The release is but one more highlight in a career filled with them. Since the late ‘70s, the pianist, composer, and bandleader has played with countless game-changers. Melford issued her debut as a leader in 1990, after which more then twenty releases as a leader or co-leader followed, and in 2013 she was named a Guggenheim Fellow. Blues and bop influences emerge in her compositions but so too do traces of Indian, African, Cuban, and Middle Eastern musics; in 2000 she spent a year in North India on a Fulbright scholarship, which enabled her to deeply absorb the region's many music forms. Given all that, it's natural that the music she creates draws deeply from multiple traditions and ranges from the cerebral to the lyrical.

If there's one reason in particular why The Other Side of Air impresses, it has to do with the ensemble's handling of her material. Snowy Egret is the kind of outfit where everyone's involved, not one where some disengage during another's solo. In this case, the five operate in tandem, each functioning as both foreground and background and equally comfortable in lead and supporting roles. Even framing it in such terms risks misrepresenting the performances when each player is positioned on a continuum between those poles, with movements from one to the other fluidly effected. The impression created is voices conversing in real time and responding intuitively to what's happening in the moment.

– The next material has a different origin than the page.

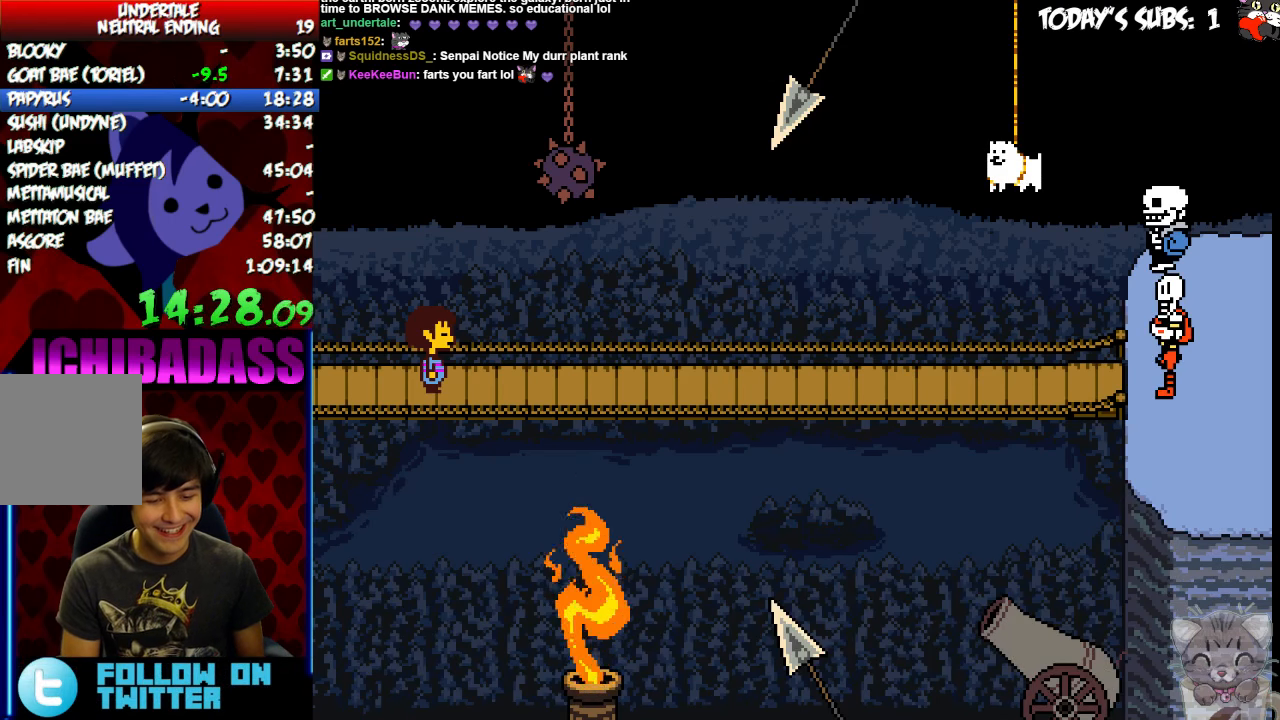
{"keys": ["return", "shift"], "events": [[33, "x", "down"], [66, "return", "down"], [66, "x", "up"], [100, "shift", "down"], [133, "return", "up"], [133, "shift", "up"], [200, "z", "down"], [266, "z", "up"], [300, "return", "down"], [300, "shift", "down"], [366, "return", "up"], [366, "shift", "up"], [500, "return", "down"], [500, "shift", "down"]]}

Such a characterization also risks misrepresenting The Other Side of Air as an improv-oriented date, which it isn't, even if there's plenty of it. Melford's compositions provide structure and direction and establish mood, and thus function as blueprints the five deploy as points of origin. There are plentiful twists and turns in her pieces, as well as contrasts of dynamics and tempo. And while it's not an in-concert performance, it often feels live.

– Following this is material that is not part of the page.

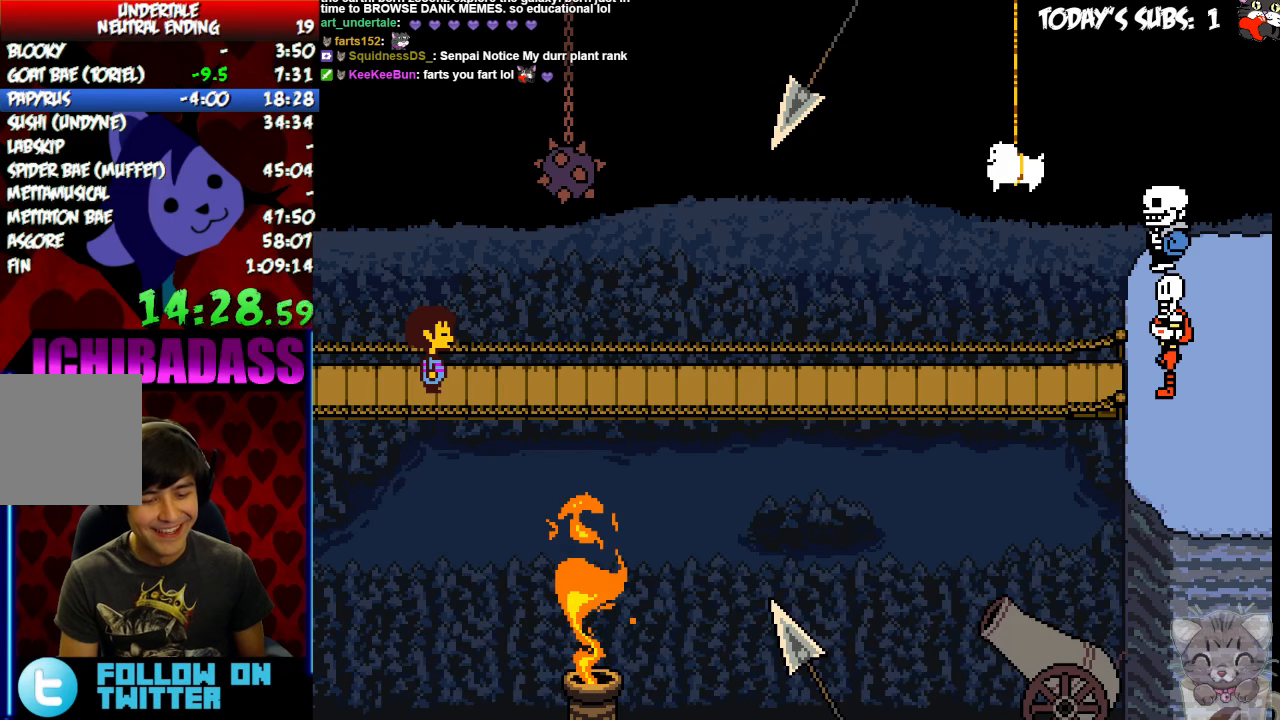
{"keys": ["return", "shift"], "events": [[66, "return", "up"], [66, "shift", "up"], [166, "return", "down"], [166, "shift", "down"], [200, "return", "up"], [200, "shift", "up"], [200, "x", "down"], [266, "x", "up"], [333, "return", "down"], [333, "shift", "down"], [400, "return", "up"], [400, "shift", "up"], [433, "x", "down"], [466, "x", "up"], [500, "return", "down"], [500, "shift", "down"]]}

However tempting it might be to talk about specific tracks, it seems more fitting to discuss the album in its totality when it's the overall group performance that distinguishes it. That said, mention must be made of the ease with which Miles and Ellman inhabit the so-called front-line, not to mention the responsiveness Melford, Takeishi, and Sorey exhibit in their always responsive contributions. None falls into predictable patterns; the latter, for example, never plays a standard beat, opting instead to exploit his kit's potential to its fullest without becoming dominant.

As imperative as the group playing is, the album isn't without memorable solo passages, such as the reflective one Melford delivers to introduce “City of Illusion” before the material assumes a mystery-laden, blues-inflected edge. No one piece towers over the others, but an excellent entry point would be “Attic” when its slinky, Monk-like theme brings out the group's playful side and a quieter sequence amplifies its capacity for sensitive interplay (there's rambunctious free playing, too).

The musicians' textural bent comes to the fore during the first part of “Other Side of Air,” which features Melford's written part accompanied by the others in unscripted mode. The longer second part sees the five in tremulous ballad territory, Sorey showering an extended Ellman turn with splashes of cymbals and tom-toms, a style the group returns to for the pensive closer “Turn & Coda,” which features some of the leader's loveliest playing on the set. Had Melford not chosen the album title she did, one of the other track titles, “Living Music,” would have been a wholly fitting alternate. It's the band performances that more than anything else bring this collection to bold, vivid life.